The Fast Timing MPGD can potentially reach sub-millimeter spatial resolution and 100 ps time resolution. Such a detector, able to measure photons with excellent time and spatial resolution, will allow the development of an affordable TOF-PET scanner with improved image contrast. This fast timing MPGD will enable at the same time muon tracking, under high radiation, allowing identification of the originating collision vertex at High Energy Physics (HEP) experiments for future colliders. These techniques will be highly recommended to trigger and reconstruct multi-muon signatures as predicted by many extensions of the Standard Model, while distinguishing this signature from background due to muons originating from neighbouring collisions.
The Fast Timing MPGD consists of a stack of several coupled layers where drift and multiplication stages alternate in the structure, yielding a significant improvement in timing properties due to competing ionization processes in the different drift regions. Three FTM prototypes have been developed so far. The first one consisting of two amplification stages made of 50um thick kapton foil, covered on both sides with resistive material. The second one, also with two amplification stages, has a resistive Micromegas-like structure, with multiplication developing in a region delimited by a resistive mesh. The third one consisting of four multiplication stages made of 200um thick PCB covered with resistive material. The structure of these prototypes will be described in detail and the results of the characterization study performed with an X-Ray generator with two different gas mixtures will be presented. First results on rate capability and time resolution based on data collected with cosmic rays and muon/pion test beams will also be presented.

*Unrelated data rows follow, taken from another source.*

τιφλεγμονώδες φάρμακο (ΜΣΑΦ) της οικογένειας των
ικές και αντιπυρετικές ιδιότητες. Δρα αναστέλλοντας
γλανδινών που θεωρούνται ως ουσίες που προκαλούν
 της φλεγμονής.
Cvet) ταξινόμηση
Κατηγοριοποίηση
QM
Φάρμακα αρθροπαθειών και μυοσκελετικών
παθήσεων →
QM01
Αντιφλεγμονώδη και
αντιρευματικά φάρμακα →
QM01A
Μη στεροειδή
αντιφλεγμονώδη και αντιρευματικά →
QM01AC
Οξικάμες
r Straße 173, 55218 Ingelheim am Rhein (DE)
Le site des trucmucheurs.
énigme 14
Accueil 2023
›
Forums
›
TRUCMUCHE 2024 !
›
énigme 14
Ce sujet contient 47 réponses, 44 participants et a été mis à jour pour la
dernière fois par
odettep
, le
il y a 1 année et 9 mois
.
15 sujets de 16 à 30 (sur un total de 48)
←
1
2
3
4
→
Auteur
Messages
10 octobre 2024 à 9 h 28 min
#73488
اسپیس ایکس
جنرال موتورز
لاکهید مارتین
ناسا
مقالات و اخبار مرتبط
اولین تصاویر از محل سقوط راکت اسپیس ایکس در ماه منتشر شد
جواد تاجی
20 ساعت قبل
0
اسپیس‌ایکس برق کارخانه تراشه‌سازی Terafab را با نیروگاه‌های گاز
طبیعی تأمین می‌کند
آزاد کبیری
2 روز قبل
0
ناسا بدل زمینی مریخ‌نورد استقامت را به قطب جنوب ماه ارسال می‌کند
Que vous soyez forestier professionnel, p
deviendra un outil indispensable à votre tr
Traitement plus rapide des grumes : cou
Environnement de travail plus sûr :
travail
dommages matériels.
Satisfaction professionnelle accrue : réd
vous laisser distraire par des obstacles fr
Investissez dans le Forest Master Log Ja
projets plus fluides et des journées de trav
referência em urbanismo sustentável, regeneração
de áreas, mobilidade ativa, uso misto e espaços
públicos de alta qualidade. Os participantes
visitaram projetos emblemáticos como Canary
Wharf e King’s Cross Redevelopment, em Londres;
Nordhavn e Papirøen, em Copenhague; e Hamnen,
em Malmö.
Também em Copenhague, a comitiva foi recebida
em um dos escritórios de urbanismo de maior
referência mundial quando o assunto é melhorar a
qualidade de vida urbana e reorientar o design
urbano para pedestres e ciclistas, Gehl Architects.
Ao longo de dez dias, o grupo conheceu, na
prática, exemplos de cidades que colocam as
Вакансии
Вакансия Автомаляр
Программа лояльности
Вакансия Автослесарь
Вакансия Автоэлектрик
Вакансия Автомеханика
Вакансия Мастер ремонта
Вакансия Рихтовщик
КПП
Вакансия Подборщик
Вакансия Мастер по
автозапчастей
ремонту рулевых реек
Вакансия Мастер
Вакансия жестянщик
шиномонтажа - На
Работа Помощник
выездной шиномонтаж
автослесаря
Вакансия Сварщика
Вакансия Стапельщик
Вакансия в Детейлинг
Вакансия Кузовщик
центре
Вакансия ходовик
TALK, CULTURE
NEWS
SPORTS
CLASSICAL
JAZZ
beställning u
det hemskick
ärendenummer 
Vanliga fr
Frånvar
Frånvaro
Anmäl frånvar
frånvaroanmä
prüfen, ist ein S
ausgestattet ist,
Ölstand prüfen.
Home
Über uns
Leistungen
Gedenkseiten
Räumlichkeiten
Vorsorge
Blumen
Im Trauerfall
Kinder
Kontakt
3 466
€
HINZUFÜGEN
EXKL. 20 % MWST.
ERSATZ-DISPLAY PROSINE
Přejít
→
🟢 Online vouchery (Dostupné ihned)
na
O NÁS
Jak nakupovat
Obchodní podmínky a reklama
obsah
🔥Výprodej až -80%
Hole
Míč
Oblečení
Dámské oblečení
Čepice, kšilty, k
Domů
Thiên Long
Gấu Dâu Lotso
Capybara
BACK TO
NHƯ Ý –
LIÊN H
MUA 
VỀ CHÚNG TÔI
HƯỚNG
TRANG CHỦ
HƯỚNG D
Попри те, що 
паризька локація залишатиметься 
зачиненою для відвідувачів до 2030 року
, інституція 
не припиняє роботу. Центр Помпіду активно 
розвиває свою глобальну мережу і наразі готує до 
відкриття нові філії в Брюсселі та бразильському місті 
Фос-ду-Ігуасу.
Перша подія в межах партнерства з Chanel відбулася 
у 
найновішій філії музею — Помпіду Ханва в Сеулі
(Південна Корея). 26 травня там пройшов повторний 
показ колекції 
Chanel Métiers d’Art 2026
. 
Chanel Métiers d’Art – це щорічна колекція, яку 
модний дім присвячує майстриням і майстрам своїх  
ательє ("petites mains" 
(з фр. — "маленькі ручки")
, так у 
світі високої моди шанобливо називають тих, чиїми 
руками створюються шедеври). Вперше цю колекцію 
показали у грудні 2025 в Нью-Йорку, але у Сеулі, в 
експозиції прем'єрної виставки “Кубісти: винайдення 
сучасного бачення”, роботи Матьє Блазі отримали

The design and development of a new detector, combining high time resolution with high spatial resolution, while exploiting the advantages of a reasonable energy resolution will be a boost for the design of affordable TOF-PET systems. The use of a gas detector to instrument on the one hand large areas in a cost-effective way, and with very good spatial resolution, and on the other hand obtaining a very fast signal will be a leap forward in the development of TOF-PET devices, which are also under study to use as dose monitoring in hadron therapy. The increase in image contrast obtained with these detectors will allow for shorter scanning times (lowering the risk for the patient) and better diagnosis of the disease. On the other hand this project will also develop a gas detector with high spatial and time resolution, being cost-effective to instrument large detectors foreseen for future colliders. The development of fast timing is critical to allow for unambiguous assignment of muon tracks to the right collision vertex, amongst hundred of pile-up collisions. This will allow for LHC-like particle reconstruction and identification at much higher background levels. The studies made in this project will pave the way for the development of a new generation of fast front-end electronics for these gaseous detectors.